Given text »
━━━━━━━━━━━━━━━━━━━━

The Amusing Business of the TRPs

Guest Column: Sandeep Goyal, Chairman of Mogae Group, recounts the industry's previous brushes with TRP tampering and shares his views on the recent controversy

e4m by Sandeep Goyal
Updated: Oct 13, 2020 10:06 AM
sandeep goyal

Is the business of TRP tampering quite as serious as it is being made out to be? Is it something ‘the nation wants to know’, and know desperately? Is it something that deserves all the air-time and newspaper headlines that are being devoted to it? My view simply is a big ‘No’. Yes, a big No. Dirty tricks are part of every trade. ‘Likes’ and ‘followers’ are being crooked by celebrities, and the police have been chasing digital agencies that do it for them. Singer Badshah was in trouble recently for ‘buying’ views for a world record for a new song. Newspapers and magazines have fought pitched battles every time a new IRS has been released, and many of us old-timers have been on INS-sponsored field trips in the past to verify newspaper distribution. The TRP hullabaloo is nothing new: it happens with unerring regularity every few years; motives ascribed vary; heroes and villains change, but the malaise stays!

Has it happened before?

Yes, it has. I was running the Zee network in 2001 when CNBC did a big exposé, putting out into the public domain the entire list of Peoplemeter homes in Mumbai (that is what they were called back then). Also, all ad agencies and large advertisers had received a copy of the list, by courier, of the Peoplemeters list to peruse, study and analyse! Those that didn’t receive theirs through anonymous courier felt kind of left out, and somewhat let down at not being part of the ‘creamy’ layer, and were forced to beg for photocopies!

In the IBF, two distinct groups emerged very quickly – the ‘haves’ and the ‘have-nots’ – with Peter Mukerjea, who was then CEO of Star, leading the ‘haves’ because the TRPs favoured his channel; and yours truly leading the ‘have-nots’ since we were re-launching our flagship channel Zee TV and would stand to lose massively if there were no TRPs to quantify the viewership of our new shows. Kunal Dasgupta, who then ran Sony TV, would oscillate between the two groups depending on who seemed to be weighing in stronger on that day!

There were about 300+ meters in those days in Mumbai (yes, there has been a 10x increase in 20 years in the sample size All India, from 3000+ to 44,000 today, not bad), and all 100-odd South Mumbai meters were all in slums and shanties (so much for measuring SEC A and A+, as they were then classified). Each of those homes, almost universally, had two TV sets (don’t ask why!) with the metered TV running 24*7 as per a ‘list’ that the owners had been provided (obviously for a hefty monthly fees).

Twenty years later, I have no incentive, or reason to not state the truth openly. I have no commercial interests either way.

One very well-known producer was said to be behind most of the mischief. Her shows were as it is doing well. The doctored meters just magnified her success. You must’ve guessed the ‘she’ I just referred to.

To be fair, ‘her’ shows were doing 4-5-6 TRPs on their own perhaps, and with some doctored meters the numbers swelled to 7-8-9 TRPs, leaving all competitor channels at an abysmal decimal point rating in primetime.

━━━━━━━━━━━━━━━━━━━━

Data listing »
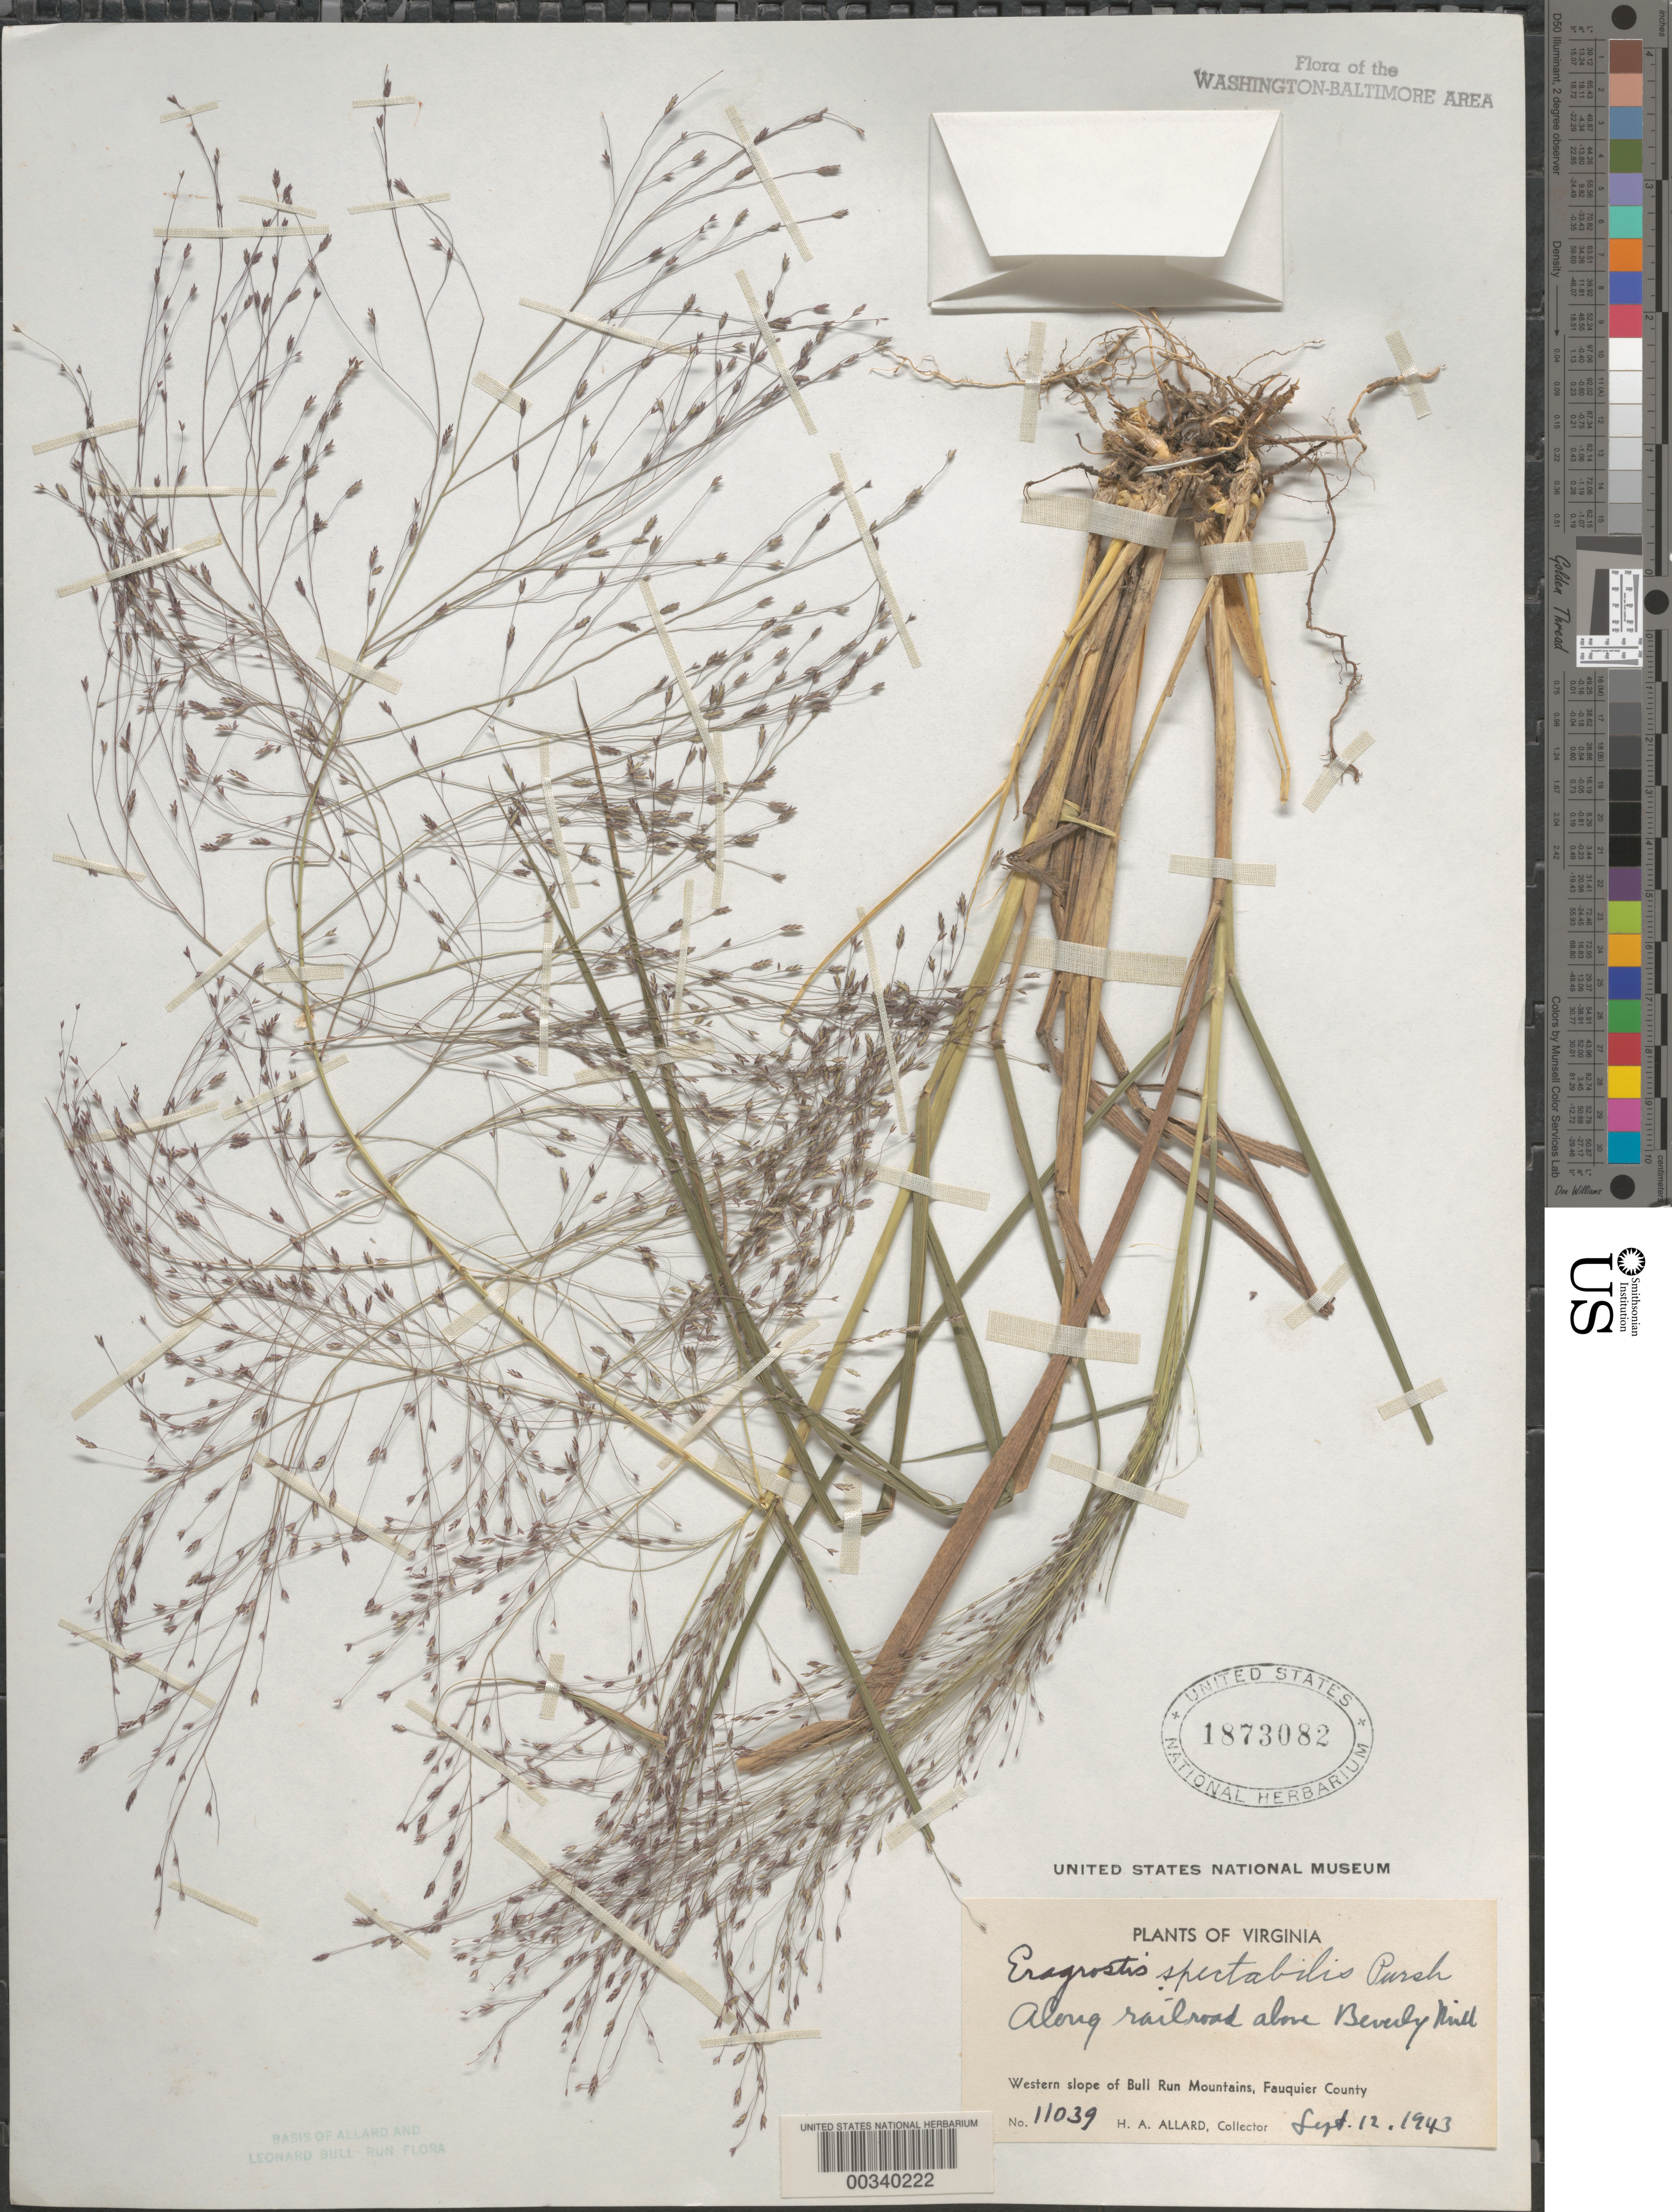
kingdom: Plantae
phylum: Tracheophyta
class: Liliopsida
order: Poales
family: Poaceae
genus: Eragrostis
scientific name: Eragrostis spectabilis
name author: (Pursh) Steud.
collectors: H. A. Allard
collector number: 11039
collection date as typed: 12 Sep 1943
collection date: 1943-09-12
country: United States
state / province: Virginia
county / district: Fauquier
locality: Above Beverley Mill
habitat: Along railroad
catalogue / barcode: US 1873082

━━━━━━━━━━━━━━━━━━━━

What you have to do » In the column on TRP tampering, copy out word for word the passage from "In the IBF, two" up to and including "on that day!".

Problem solution »
In the IBF, two distinct groups emerged very quickly – the ‘haves’ and the ‘have-nots’ – with Peter Mukerjea, who was then CEO of Star, leading the ‘haves’ because the TRPs favoured his channel; and yours truly leading the ‘have-nots’ since we were re-launching our flagship channel Zee TV and would stand to lose massively if there were no TRPs to quantify the viewership of our new shows. Kunal Dasgupta, who then ran Sony TV, would oscillate between the two groups depending on who seemed to be weighing in stronger on that day!